20. Hukuk Dairesi 2017/5125 E. , 2017/3294 K.
"İçtihat Metni"MAHKEMESİ :Kadastro Mahkemesi
Taraflar arasındaki davanın yapılan duruşması sonunda kurulan hükmün Yargıtayca incelenmesi davacı ... Yönetimi tarafından istenilmekle, süresinde olduğu anlaşılan temyiz dilekçesinin kabulüne karar verildikten sonra dosya incelendi, gereği düşünüldü:
K A R A R
2000 yılında yapılan kadastro sırasında .... ili, ... ilçesi, ... Köyü 124 ada 53, 54, 56, 59 ve 81 parsel sayılı sırasıyla 16944,51 m2, 1633,06 m2, 6791,61 m2, 3609,64 m2 ve 22917,05 m2 yüzölçümündeki taşınmazlar, tarla niteliği ile belgesizden kazandırıcı zamanaşımı zilyetliğine dayanılarak davalılar adına tespit edilmiştir.
Orman Yönetimi, dava konusu taşınmazların orman içinde kaldığını ve orman sayılan yerlerden olduğunu tapu ve zilyetlik yoluyla kazanılamayacağını belirterek davalılar adına yapılan tespitinin iptali ile orman niteliği ile Hazine adına tapuya tesciline karar verilmesini talep ve dava etmiştir.

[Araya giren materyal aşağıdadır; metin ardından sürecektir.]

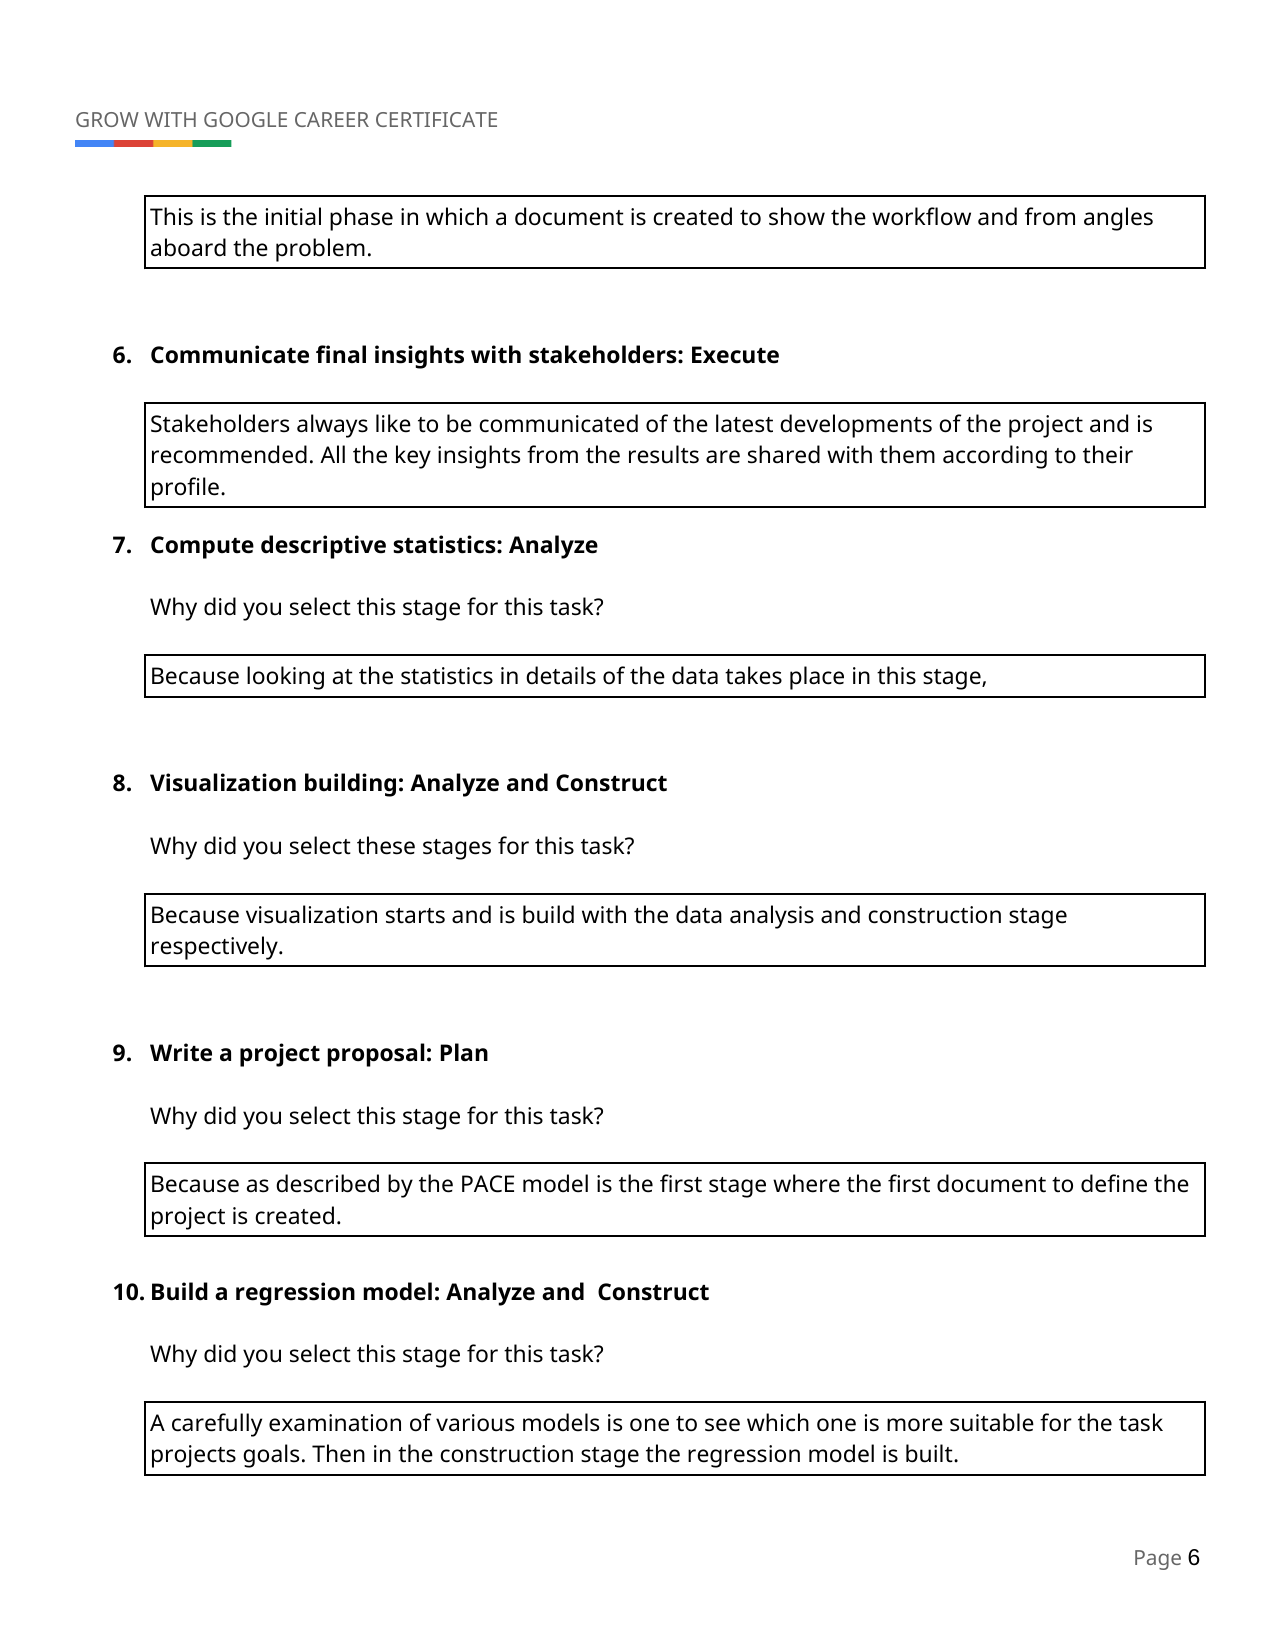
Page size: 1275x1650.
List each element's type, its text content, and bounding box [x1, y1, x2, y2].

list Build a regression model: and [112, 1276, 1200, 1307]
list Write a project proposal: [112, 1037, 1200, 1068]
text Why did you select this stage for this task? [150, 1338, 1200, 1369]
text Why did you select this stage for this task? [150, 1100, 1200, 1131]
text This is the initial phase in which a document is created to show the workflow and from angles aboard the problem. [146, 197, 1204, 267]
list Visualization building: and [112, 767, 1200, 799]
text Because as described by the PACE model is the first stage where the first document to define the project is created. [146, 1164, 1204, 1235]
text Because visualization starts and is build with the data analysis and construction stage respectively. [146, 895, 1204, 965]
text Why did you select these stages for this task? [150, 830, 1200, 861]
text Because looking at the statistics in details of the data takes place in this stage, [146, 656, 1204, 696]
text Stakeholders always like to be communicated of the latest developments of the project and is recommended. All the key insights from the results are shared with them according to their profile. [146, 404, 1204, 506]
text Why did you select this stage for this task? [150, 591, 1200, 623]
text A carefully examination of various models is one to see which one is more suitable for the task projects goals. Then in the construction stage the regression model is built. [146, 1403, 1204, 1474]
list Compute descriptive statistics: [112, 529, 1200, 560]
picture [75, 140, 232, 147]
list Communicate final insights with stakeholders: [112, 339, 1200, 371]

Mahkemece .... ili, ... ilçesi,....köyü 124 ada 81 parsel sayılı taşınmaza ilişkin davanın kabulü ile taşınmazın kadastro tespitinin iptali ile orman vasfı ile Hazine adına tapuya kayıt ve tesciline, diğer taşınmazlar yönünden davacının davasının reddi ile ... ili, ... ilçesi, .... köyü 124 ada 53, 54, 56 ve 59 parsel sayılı taşınmazların tespit gibi tesciline karar verilmiş, hüküm davacı ... Yönetimi tarafından temyiz edilmiştir.
Dava kadastro tespitine itiraz niteliğindedir.
Çekişmeli taşınmazların bulunduğu yerde tesbit tarihinden önce 1947 yılında yapılıp kesinleşen orman kadastrosu bulunmaktadır.
İncelenen dosya kapsamına, kararın dayandığı gerekçeye ve uzman orman bilirkişi tarafından kesinleşmiş orman tahdit haritasına dayalı olarak yöntemine uygun biçimde yapılan uygulama ve araştırmada temyize konu 124 ada 53, 54, 56 ve 59 parsel sayılı taşınmazların orman tahdidi dışında kalan yerlerden olduğu, eski tarihli hava fotoğrafı ve memleket haritasına dayalı olarak yöntemine uygun biçimde yapılan inceleme ve araştırmada ise taşınmazların orman sayılan yerlerden olmadığı saptanarak yazılı biçimde hüküm kurulmasında bir isabetsizlik bulunmadığına göre, yerinde görülmeyen temyiz itirazlarının reddi ile usûl ve kanuna uygun olan hükmün ONANMASINA, aşağıda yazılı onama harcının temyiz edene yükletilmesine 17/04/2017 günü oy birliği ile karar verildi.